It seems to go without saying that a virtuosic concerto coupled with a dynamic conductor and two thoroughly Romantic symphonies will draw in the crowds with ease. This is why, with the new Scottish Chamber Orchestra season programme still fresh in our minds, a considerable Queen’s Hall audience await those opening chords with anticipation.

This evening’s opener is Louis Spohr’s second symphony, a work which doesn’t grace the concert hall with its presence all that often. Tonight’s performance is successful in, among other things, proving to us that lack of such repertoire as standard is a great shame. The piece itself brings to mind the works of many great composers, while also presenting the contrasts and deep harmonies of the very best Romantic music. From the beginning, the strings are fabulously unified , as well as a coherent whole, and the winds show outstanding balance consistently. British-born conductor Nicholas McGegan is animated and effortless; a joy to watch.

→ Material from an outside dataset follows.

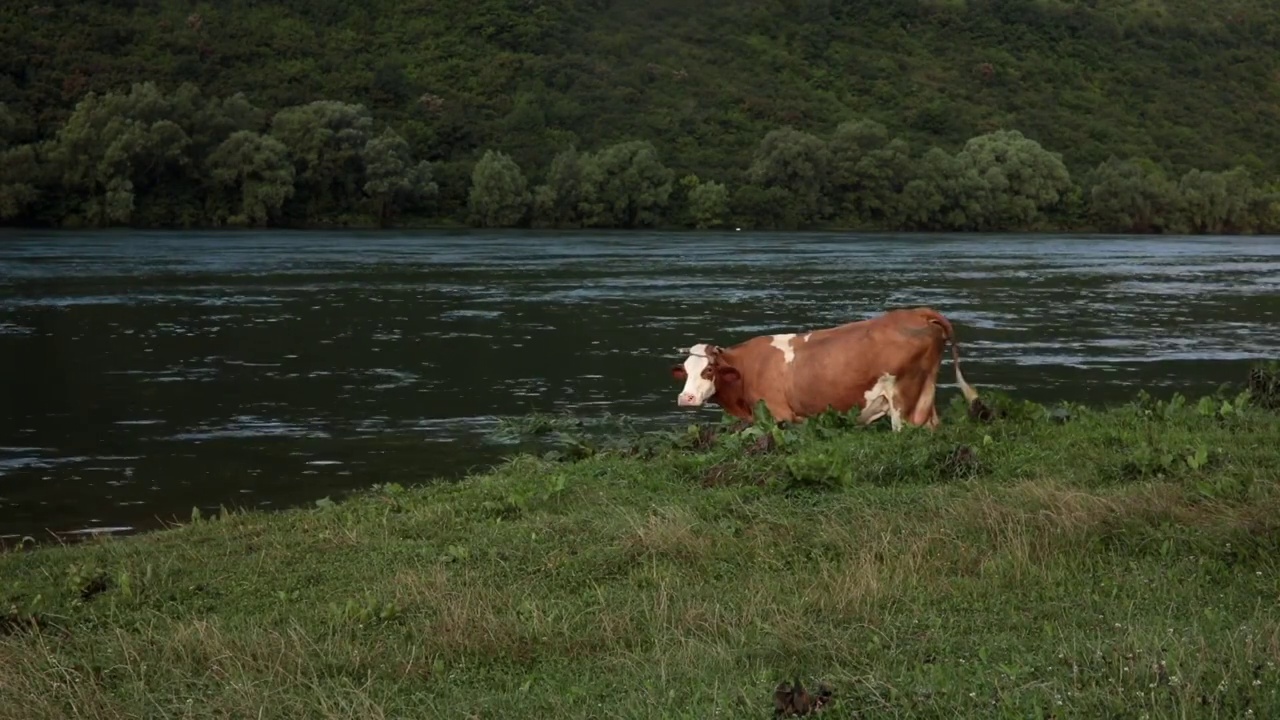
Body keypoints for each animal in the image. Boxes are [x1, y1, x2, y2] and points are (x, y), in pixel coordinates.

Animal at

Following this, McGegan is joined on stage by another dynamic and engaging performer, SCO principle clarinet Max Martin. Weber’s second clarinet concerto is an ideal platform to showcase outstanding talent which Martin relishes without fail. It is surprisingly rare to see a performer who is as consistently engaging as Martin. A whole other connection with the music is apparent. His fantastic tone is present through all registers and all dynamics; his connection with the rest of the orchestra is effortless as the strings build up to solo entries and the wind colourfully interject throughout the melodic line.

The second half of the concert brings Mendelssohn’s first symphony. For a work written when the composer was just fifteen, it's beautifully reminiscent of Beethoven and perhaps could be answered by Beethoven's ninth symphony, written a year later. The symphony once again presents the talents of separate sections as string pizzicato is so amazingly united that one could mistake it for only two or three instruments. The wind once again give vibrant solo lines in parts and work remarkably well as a whole in other passages. McGegan’s energy never subsides, leaving an uplifted audience awaiting the rest of this promising season.